Cuerden is a village and civil parish of the Borough of Chorley, in Lancashire, England. It is situated between Bamber Bridge and Leyland, and had a population of 77 in 2001. At the 2011 census the population was included within Clayton-le-Woods civil parish. In the 2021 Census, the population was 183.

==History==
The name speculatively derives from the Welsh cerdin, the plural of cerdinen, "rowan", although the nearby Cuerdale derives from an Anglo-Saxon personal name. It could also be a derivation of 'coeur de lion' or Lionheart. The manor was given to Vivian Molyneux by Roger de Poitou and devolved to the Banastres, Charnocks, Langtons, and Fleetwoods.

The manor house, Cuerden Hall, is a country house begun in the 1717 on the site of a 17th-century house, and extended between 1816 and 1819 by Lewis Wyatt. During the Industrial Revolution, two cotton mills were built by the river by William Clayton and William Eccles, and employed more than seven hundred people in 1848.
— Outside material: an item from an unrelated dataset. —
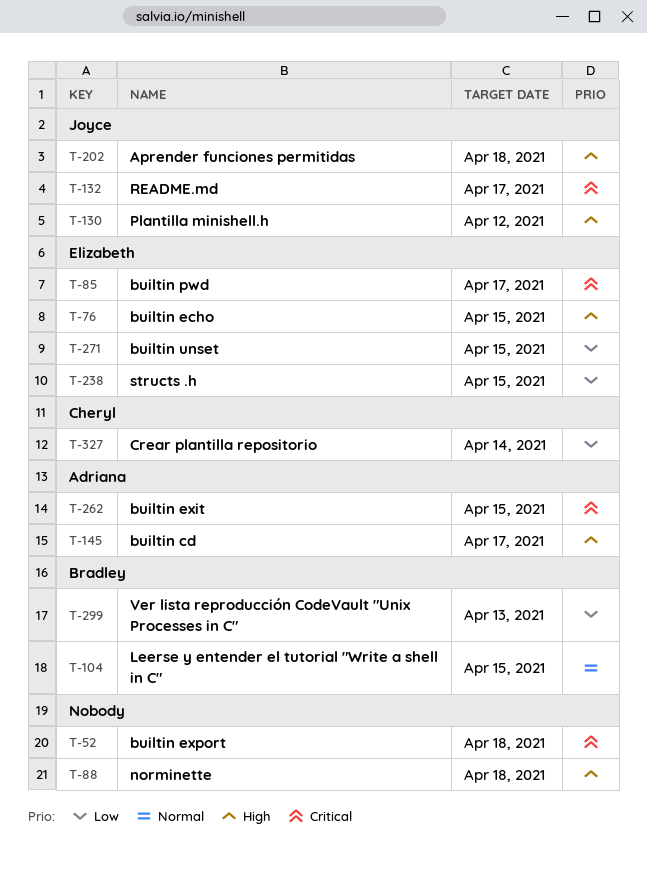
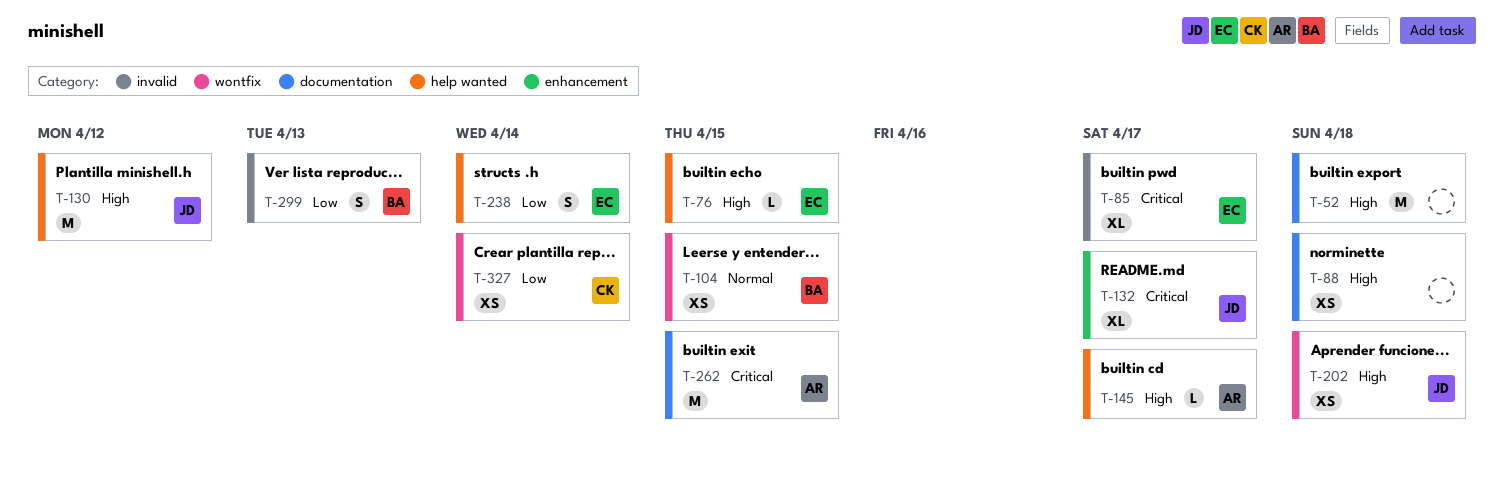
T-52, priority: Critical -> High
T-238, due: Apr 15 -> Apr 14
T-271: present -> none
St Saviour's Church was built in 1836–37, to a design by the architect Edmund Sharpe.

==Governance==
Cuerden was a township in the ancient ecclesiastical parish of Leyland and the Leyland hundred. It became part of the Chorley Poor Law Union, formed in 1837, which took responsibility for the administration and funding of the Poor Law and built a workhouse in that area.

==Geography==
Cuerden covered 800 acres about 4½ miles south east of Preston on the River Lostock on the road between Preston and Wigan. Cuerden Valley Park, south of the M6 and M65 junction, covers 650 acres, half of which is used for agriculture. The park has a lake and was once the estate of Cuerden Hall.